Fins in the wrong way round
Fins are another ‘item’ that can be affixed the wrong way round. Not necessarily as common as wetsuits on backwards but we’ve still seen it a few times. And why not? When you’re learning something new you do what instinct tells, until someone points out the correct way of doing things.
Not lashing kit to car roof properly
This is a good (bad) one and can happen to the best of us. Not every windsurfer drives a van so roof bars and straps must suffice. Even when lashed to the roof tightly windsurfing gear can go walkies. In the worst cases completely disappear off the roof and bounce into the distance, watched through your rear view. It’s no joke in some instances. Windsurfing boards careering along busy roads is hazardous to everyone around. Therefore it’s always worth double checking your kit’s lashed down tightly.

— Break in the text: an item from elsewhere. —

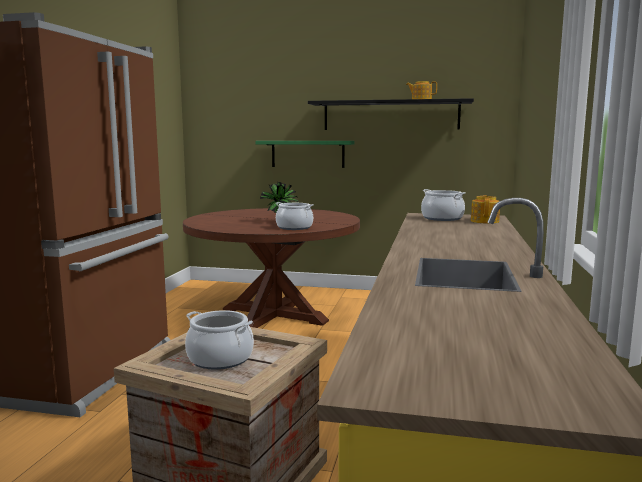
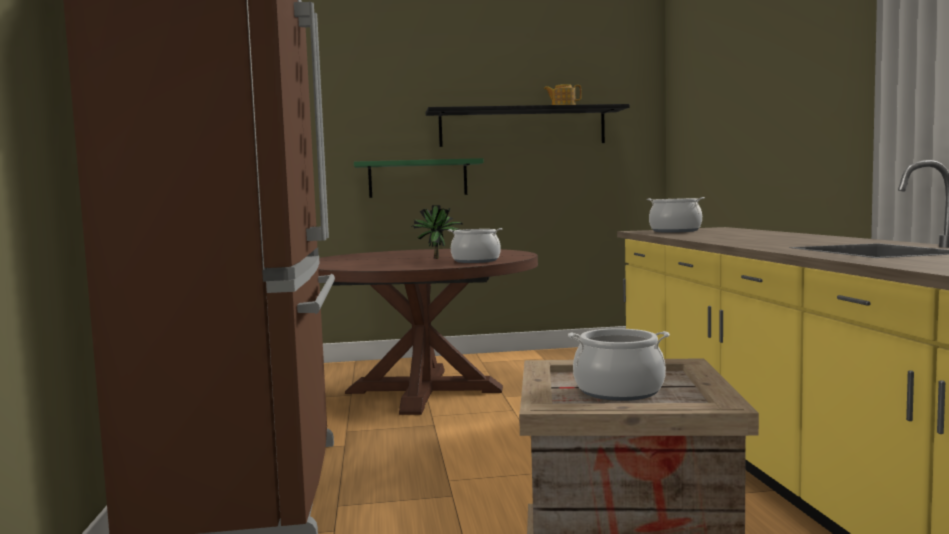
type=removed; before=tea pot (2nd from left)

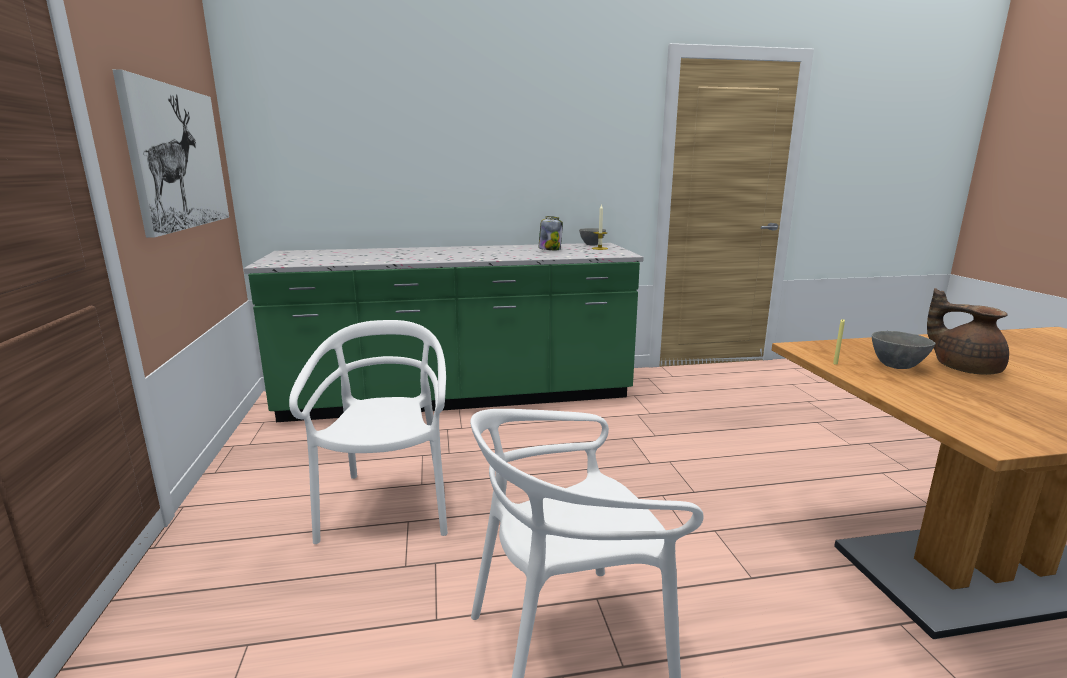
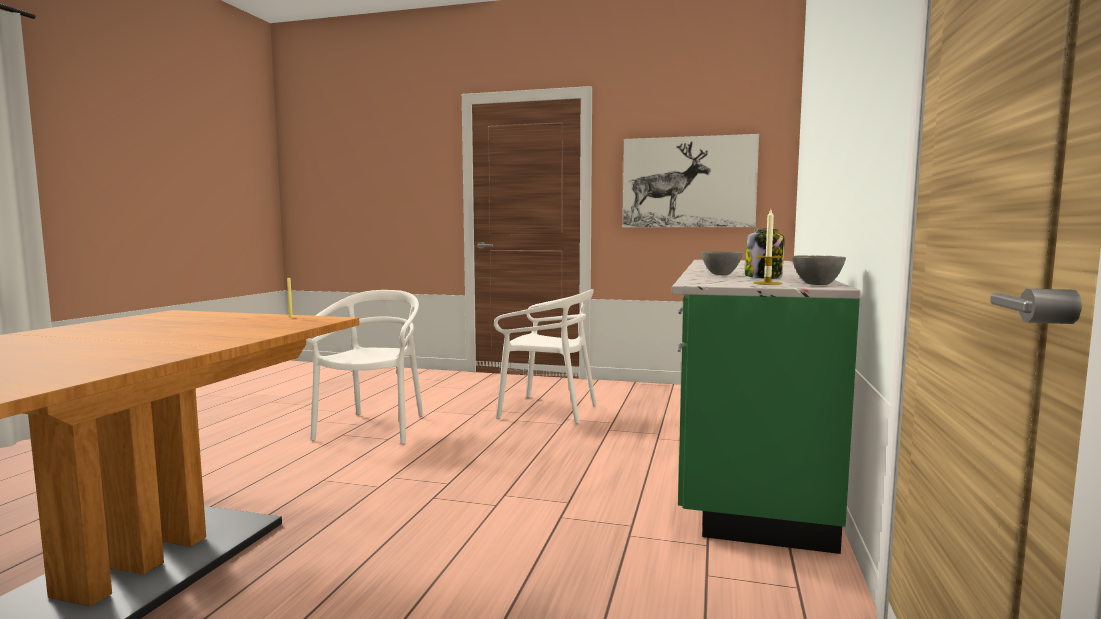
type=removed; before=tea pot (brown-coloured)
type=moved; before=bowl (greyish) (2nd from left in the first image); after=bowl (greyish) (1st from left)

Not replacing outhaul/downhaul regularly
Seemingly small bits of your windsurfing arsenal; downhaul, outhaul and inhaul rope is the very thing that keep your boom, and therefore you, in contact with your power source: the rig. Making sure it’s in good working is definitely good practice.
Getting drunk the night before a good forecast
It’s been a while since the last bout of wind and you’ve been climbing the walls. Suddenly a decent chart pops up and it’s all systems go: you just know conditions will be classic. But steady there…whoah! The last thing you want to be is hanging and in a state from the night before. We get the anxiety may have lifted; the stress released. But seriously, save the celebratory suds until after your session.
Forgetting to wear sunscreen
Even in cold winter windsurfing scenarios the sun can shine and UV exact its toll on pink skin. If it’s hot and bright then even more the case to be wearing sunscreen. Just remember to apply BEFORE you head out sailing. A walking lobster isn’t a good look!
There are plenty more of these. What are your faves?